=== Trecho fornecido ===
Por sua vez, Marcos[8] fez uma crítica muito interessante ao suposto projeto taxonômico aristotélico. Sustenta que, para um projeto taxonômico, devem ser atendidas as seguintes condições:
- Categorias fixas ordenadas hierarquicamente.
- Cada categoria contém uma série de táxons.
- Cada elemento pertence a um táxon de cada categoria.
- Há pertencimento hierárquico.
Nenhuma dessas condições está presente na obra de Aristóteles. Os termos genos e eidos não correspondem a categorias taxonômicas fixas, e não há qualquer tipo de ordenação hierárquica. Além disso, afirma que, na realidade, Aristóteles de fato classifica os animais, mas não o faz uma única vez, e sim várias, e não com base em um projeto taxonômico, mas com outros objetivos de pesquisa[9]: estudo de suas partes, formas de reprodução etc. Assim, encontramos os seguintes agrupamentos:
- Sanguíneos / Não sanguíneos
- Vivíparos / Ovíparos / Ovovivíparos
- Sociais / Solitários
- Selvagens / Domesticados
- Entre outros.
Por fim, vamos nos referir à questão que este artigo se propõe a tratar. Trata-se de ver se a metodologia real que Aristóteles segue em seus estudos biológicos corresponde de fato à sua teoria da ciência, exposta nos Analíticos Posteriores (AP). Para isso, analisaremos primeiro qual é essa teoria da ciência e a metodologia que dela decorre, e depois examinaremos as obras biológicas, para ver se há essa correspondência.
O conjunto de obras aristotélicas dedicadas à lógica e à metodologia das ciências foi editado sob o nome de Organon: Categorias, Tópicos, Sobre as Refutações Sofísticas, Sobre a Interpretação, Analíticos Primeiros e Analíticos Posteriores.
Nos Analíticos Primeiros, Aristóteles trata da teoria e prática do silogismo, enquanto nos Analíticos Posteriores (AP), da ciência demonstrativa ou apodítica. Inicialmente, o modelo apresentado nos AP é o axiomático-dedutivo. Aristóteles parte de "primeiros princípios", evidentes por si mesmos, a partir dos quais se deduzem as diversas proposições. Parece tomar como modelo a matemática. Demonstra que as cadeias demonstrativas não podem ser infinitas, nem para baixo (em direção à percepção fenomênica), nem para cima (em direção aos primeiros princípios).

=== Dados armazenados ===
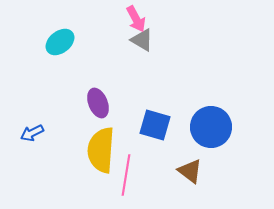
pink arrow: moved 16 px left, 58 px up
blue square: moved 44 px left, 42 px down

=== Tarefas a realizar ===
1. Reproduza fielmente a parte do trecho sobre a taxonomia aristotélica que começa em "- Cada elemento" e termina em "- Entre outros.".
2. Responda com base no trecho sobre a taxonomia aristotélica:
(a) Quais termos, segundo o trecho, não correspondem a categorias taxonômicas fixas?
(b) Em que obra Aristóteles expõe a teoria da ciência cuja correspondência com sua metodologia o artigo pretende examinar?
(c) Qual modelo é apresentado inicialmente nos Analíticos Posteriores?
3. Retome o trecho sobre a taxonomia aristotélica a partir do ponto em que ele termina.

=== Resultados em ordem ===
1.
- Cada elemento pertence a um táxon de cada categoria.
- Há pertencimento hierárquico.
Nenhuma dessas condições está presente na obra de Aristóteles. Os termos genos e eidos não correspondem a categorias taxonômicas fixas, e não há qualquer tipo de ordenação hierárquica. Além disso, afirma que, na realidade, Aristóteles de fato classifica os animais, mas não o faz uma única vez, e sim várias, e não com base em um projeto taxonômico, mas com outros objetivos de pesquisa[9]: estudo de suas partes, formas de reprodução etc. Assim, encontramos os seguintes agrupamentos:
- Sanguíneos / Não sanguíneos
- Vivíparos / Ovíparos / Ovovivíparos
- Sociais / Solitários
- Selvagens / Domesticados
- Entre outros.

2.
(a) Genos e eidos.
(b) Nos Analíticos Posteriores (AP).
(c) O modelo axiomático-dedutivo.

3.
Porém, esse modelo é próprio de uma ciência já constituída e pode ser relacionado à atividade pedagógica de Aristóteles. De fato, muitos de seus escritos parecem ser notas para exposição em aula.
A questão é: como se chega a esses primeiros princípios? Na matemática, a resposta pode ser simples: eles são evidentes por si mesmos e não precisam de demonstração. Mas e nas ciências naturais?
Na demonstração axiomático-dedutiva, partimos do universal para chegar ao particular, ou seja, de conceitos teóricos (explanandum) para explicar fenômenos (explanans). Porém, na descoberta desses princípios, partimos do particular, do percebido, para alcançar o princípio universal.
Daí vem a definição do método aristotélico como indutivo-dedutivo. Na fase indutiva (epagoge), parte-se de particulares, mas "a partir da pluralidade de singulares, torna-se evidente o universal"[10]. Em seguida, a partir desses universais, deduzem-se explicações para os fenômenos.
Como assinala Düring[11], no final do Livro II dos AP, Aristóteles descreve como, por meio da indução ou epagoge, é possível chegar aos conceitos universais. Nesse sentido, é interessante a distinção aristotélica entre o "anterior por natureza" e o "anterior para nós", ou, em outras palavras, entre "o mais conhecido" e "o mais conhecido para nós"[12].
Quando fala do "anterior por natureza", refere-se aos princípios a partir dos quais se deduzem as proposições. Em uma ciência constituída, apodítica e demonstrativa, eles são "anteriores", pois a demonstração começa neles. Também pode ser entendido do ponto de vista didático: ao ensinar uma ciência, começamos por esses princípios, por isso são "anteriores por natureza".
No entanto, na elaboração dos conhecimentos da ciência natural, devemos começar pelo "anterior para nós", que é a percepção. Da percepção nasce a memória, e de muitas imagens da memória, a experiência[13]. Dessa acumulação de dados da percepção sensível e por um processo de abstração, surge o universal[14].
Aristóteles insiste que a percepção e a sensação são apenas dos "singulares", e que não é possível adquirir diretamente "ciência deles"[15]. Somente quando a faculdade inteligível (o logos) atua sobre as experiências acumuladas pela sensação e, por um processo de abstração, se chega ao universal, é que podemos falar verdadeiramente de ciência.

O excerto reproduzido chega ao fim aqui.